Skandal Jual Beli Lahan di Katingan: Oknum Advokat dan LSM Dilaporkan ke Ditreskrimum Polda Kalteng
PALANGKA RAYA, Kalteng.co-Seorang warga Palangka Raya, Rudye, didampingi tim kuasa hukumnya, secara resmi melaporkan dugaan tindak pidana penipuan dan penggelapan ke Direktorat Reserse Kriminal Umum (Ditreskrimum) Kepolisian Daerah (Polda) Kalimantan Tengah (Kalteng) pada Kamis, 13 November 2025.
Laporan ini ditujukan kepada seorang oknum Advokat berinisial PH dan oknum Lembaga Swadaya Masyarakat (LSM) berinisial MG. Rudye mengambil langkah hukum ini setelah merasa kehilangan hak atas tanah dan mengalami kerugian finansial yang signifikan akibat perbuatan kedua oknum tersebut.
“Hari ini saya didampingi tim hukum dari Law Firm Ajungs TH L Suan SH and Partners untuk melaporkan Oknum Advokat dan Oknum LSM yang diduga melakukan tipu daya, sehingga saya kehilangan hak dan mengalami kerugian dalam jumlah besar,” ujar Rudye kepada awak media pada Jumat (14/11/2025).
🗺️ Berawal dari Sengketa Lahan dan Kemenangan di Mahkamah Agung
Dugaan penipuan ini berakar dari kesepakatan kerjasama antara Rudye, oknum Advokat PH, dan oknum LSM MG, untuk membantu Meni Lui, seorang warga Desa Mirah, Kabupaten Katingan, yang bersengketa lahan dengan perusahaan kelapa sawit besar, PT Bumi Hutani Lestari (PT BHL).
Sebagai imbalan atas bantuan hukum yang akan diberikan, Meni Lui menjanjikan 30 hektare (Ha) dari lahan sengketa tersebut kepada tim hukumnya jika berhasil memenangkan kasus.
Proses hukum yang panjang akhirnya berbuah manis. Pada tahun 2017, melalui Putusan Mahkamah Agung Nomor 1634/K/Pdt/2017, Kasasi yang diajukan Meni Lui dimenangkan. Kemenangan ini semakin dikuatkan setelah Peninjauan Kembali (PK) yang diajukan oleh PT BHL ditolak oleh Mahkamah Agung dengan Surat Keputusan Nomor 792/PK/Pdi/2019. Meni Lui sah menjadi pemenang sengketa lahan tersebut.
🔄 Modus Penipuan: Penjualan dan Pengakuan Hak Sepihak
Berdasarkan kesepakatan awal, setelah kemenangan di MA, tim tersebut berhak mendapatkan 30 Ha lahan. Rudye menjelaskan bahwa lahan tersebut kemudian dialihkan kepadanya melalui proses tukar guling pada tahun 2022.
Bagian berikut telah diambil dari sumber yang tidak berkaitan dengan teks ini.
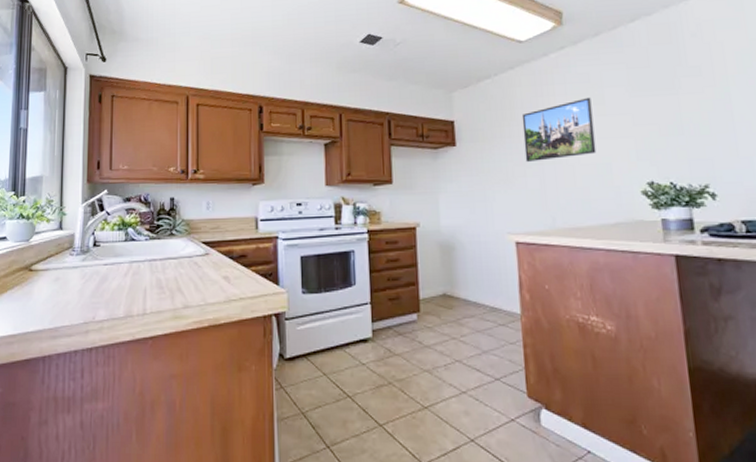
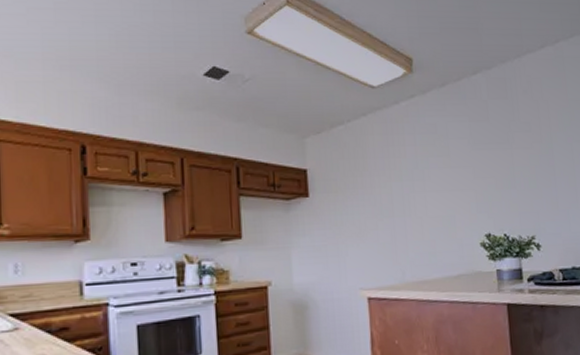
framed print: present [521,97,597,162] -> none [374,149,442,214]

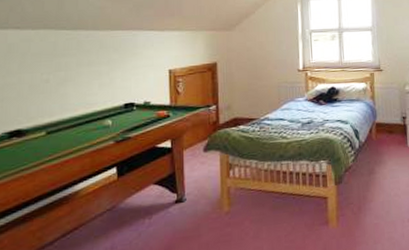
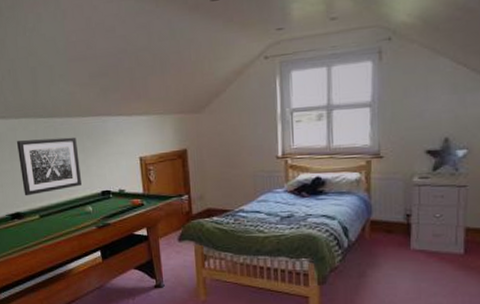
wall art: none [29,49,103,111] -> present [17,137,81,196]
“Selanjutnya, berdasarkan kesepakatan tersebut, kami mendapatkan 10 Hektare lahan dari Meni Lui, dan kedua terlapor pada tahun 2022 melakukan tukar guling yang akhirnya 30 Hektare yang dibagikan Meni Lui menjadi milik saya semua,” tegasnya.
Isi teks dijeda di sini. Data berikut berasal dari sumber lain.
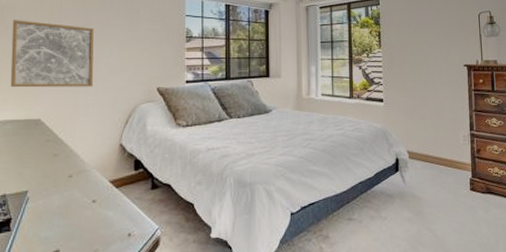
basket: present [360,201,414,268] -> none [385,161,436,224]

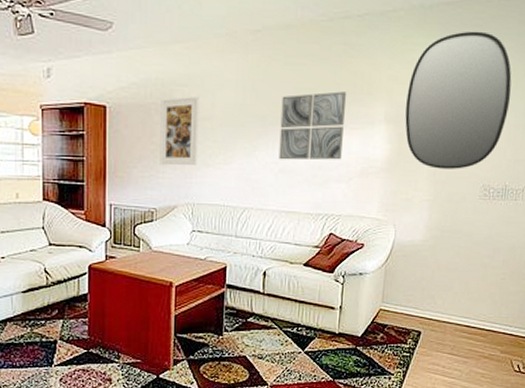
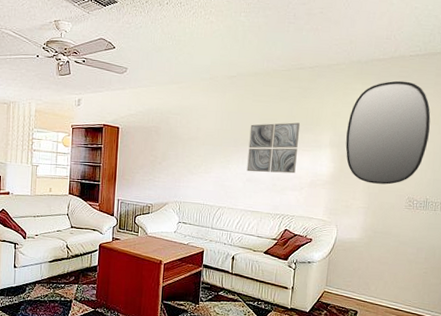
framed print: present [159,97,199,166] -> none [156,123,188,173]

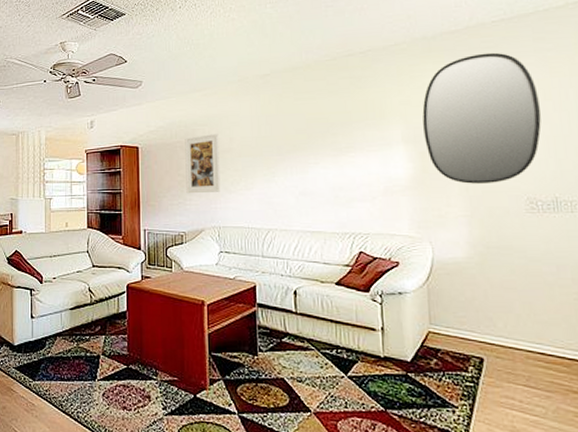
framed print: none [156,123,188,173] -> present [185,134,221,194]
wall art: present [247,122,301,174] -> none [295,118,362,184]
Puncak dari dugaan tindak pidana ini terjadi ketika kedua terlapor, PH dan MG, diduga melakukan penjualan 20 Ha lahan—termasuk 10 Ha yang seharusnya menjadi bagian mereka—kepada PT BHL.
Yang lebih parah, tindakan penjualan ini dilakukan tanpa sepengetahuan Rudye sebagai pemilik sah lahan. Kemudian, pada tahun 2024, oknum Advokat PH diduga membuat surat penyerahan baru yang secara sepihak menyatakan bahwa 30 Ha lahan tersebut sepenuhnya adalah miliknya.
“Dan mereka melakukannya tanpa sepengetahuan saya sebagai pemilik lahan tersebut. Lalu PH Oknum Advokat terlapor pada tahun 2024 membuat surat penyerahan baru yang mengatakan bahwa 30 hektare adalah miliknya,” beber Rudye.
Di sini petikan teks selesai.